REQUIRED ACTION.
Collect all lines from the records below that include the word "docs".

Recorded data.
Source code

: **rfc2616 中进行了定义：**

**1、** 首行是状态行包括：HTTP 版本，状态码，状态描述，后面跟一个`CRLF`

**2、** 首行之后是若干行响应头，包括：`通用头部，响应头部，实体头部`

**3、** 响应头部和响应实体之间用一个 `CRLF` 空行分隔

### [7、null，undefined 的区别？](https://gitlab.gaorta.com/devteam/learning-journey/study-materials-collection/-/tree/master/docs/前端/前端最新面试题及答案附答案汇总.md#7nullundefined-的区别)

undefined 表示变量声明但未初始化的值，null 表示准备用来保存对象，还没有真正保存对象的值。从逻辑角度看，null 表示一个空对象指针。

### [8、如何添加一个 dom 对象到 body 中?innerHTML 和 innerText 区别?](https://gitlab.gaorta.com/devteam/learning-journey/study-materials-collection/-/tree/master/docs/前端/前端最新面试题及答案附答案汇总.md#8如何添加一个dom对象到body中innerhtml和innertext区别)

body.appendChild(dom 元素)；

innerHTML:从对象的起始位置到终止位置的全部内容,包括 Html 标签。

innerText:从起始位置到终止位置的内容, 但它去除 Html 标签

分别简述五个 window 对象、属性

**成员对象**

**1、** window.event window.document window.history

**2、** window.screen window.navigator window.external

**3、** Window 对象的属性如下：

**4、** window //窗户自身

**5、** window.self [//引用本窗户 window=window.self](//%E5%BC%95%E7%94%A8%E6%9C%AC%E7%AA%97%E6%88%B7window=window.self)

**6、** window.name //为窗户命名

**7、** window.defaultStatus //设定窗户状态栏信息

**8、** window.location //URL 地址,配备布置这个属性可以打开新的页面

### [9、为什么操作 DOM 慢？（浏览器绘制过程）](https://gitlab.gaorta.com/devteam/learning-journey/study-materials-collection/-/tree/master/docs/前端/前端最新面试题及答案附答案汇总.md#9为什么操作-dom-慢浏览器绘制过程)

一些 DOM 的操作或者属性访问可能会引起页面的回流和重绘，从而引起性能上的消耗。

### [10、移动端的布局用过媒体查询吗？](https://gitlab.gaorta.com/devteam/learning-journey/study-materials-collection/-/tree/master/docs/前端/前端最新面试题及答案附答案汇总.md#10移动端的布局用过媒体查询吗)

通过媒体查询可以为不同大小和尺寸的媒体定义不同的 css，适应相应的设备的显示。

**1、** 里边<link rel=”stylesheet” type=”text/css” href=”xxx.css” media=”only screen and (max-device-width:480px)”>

WRITTEN SOLUTION.
### [7、null，undefined 的区别？](https://gitlab.gaorta.com/devteam/learning-journey/study-materials-collection/-/tree/master/docs/前端/前端最新面试题及答案附答案汇总.md#7nullundefined-的区别)
### [8、如何添加一个 dom 对象到 body 中?innerHTML 和 innerText 区别?](https://gitlab.gaorta.com/devteam/learning-journey/study-materials-collection/-/tree/master/docs/前端/前端最新面试题及答案附答案汇总.md#8如何添加一个dom对象到body中innerhtml和innertext区别)
### [9、为什么操作 DOM 慢？（浏览器绘制过程）](https://gitlab.gaorta.com/devteam/learning-journey/study-materials-collection/-/tree/master/docs/前端/前端最新面试题及答案附答案汇总.md#9为什么操作-dom-慢浏览器绘制过程)
### [10、移动端的布局用过媒体查询吗？](https://gitlab.gaorta.com/devteam/learning-journey/study-materials-collection/-/tree/master/docs/前端/前端最新面试题及答案附答案汇总.md#10移动端的布局用过媒体查询吗)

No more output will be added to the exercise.